The Breakthrough Imaging Technology

Another scientific field of study that deals with blurry images is astronomy. The churning atmosphere above our heads is what makes the stars appear to twinkle, which is a big deal of a problem to astronomers using ground-based telescopes. To resolve this issue, astronomers use a method known as adaptive optics. This requires the use of mirrors that computers can deform on purpose to correct these atmospheric distortions in real time.
They need to have a bright star as a reference point the computer can use to measure how blurring it is — but barring that, they can just shine a laser where a star would be and measure the blurring of that instead. That being the case, Betzig and his team took a page from their book and combined adaptive optics with a modern technology known as lattice light sheet microscopy.
This breakthrough imaging technology flashes an ultra-thin sheet of light through the cell, creating a high-resolution 3D film from the 2D images it captures in real time. The scientists focused one adaptive optical system at the side view to maintain the lattice light sheet’s illumination, and focused another adaptive system overhead. Later, they could shine their reference laser through either pathway to let the optics self-correct, achieving a super-sharp 3D image.
3D Image Microscopy, And The Future
We’ve had this technology at our fingertips, but it’s been too complicated and expensive to be practical, even for advanced research labs. Betzig wants to change that.
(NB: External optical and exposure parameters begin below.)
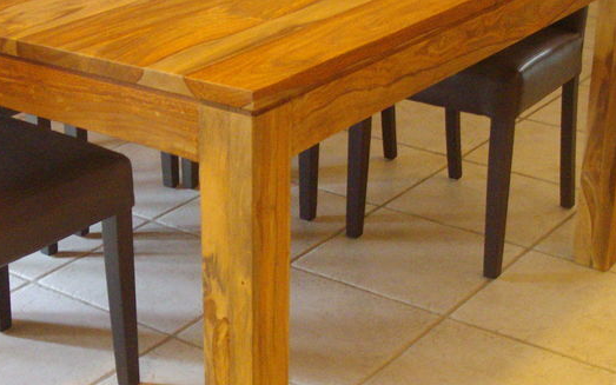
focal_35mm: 73
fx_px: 1226
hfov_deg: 28.2
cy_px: 205
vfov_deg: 17.9
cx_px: 256
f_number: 2.7
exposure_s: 1/15
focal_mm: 6
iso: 320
“Technical demonstrations and publications don’t amount to a hill of beans,” he says. “The only metric by which a microscope should be judged is how many people use it, and the significance of what they discover with it.”
While his current microscope fills a 10-foot-long table, his team is working on a smaller one they hope will fit on a small desk and sport a more reasonable price tag. In the true spirit of science, however, the team will make their plans freely available to other scientists who want to build their own microscopes.
“It’s a bit of a Frankenstein’s monster right now,” as Betzig concludes, “If you really want to understand the cell in vivo, and image it with the quality possible in vitro, this is the price of admission.”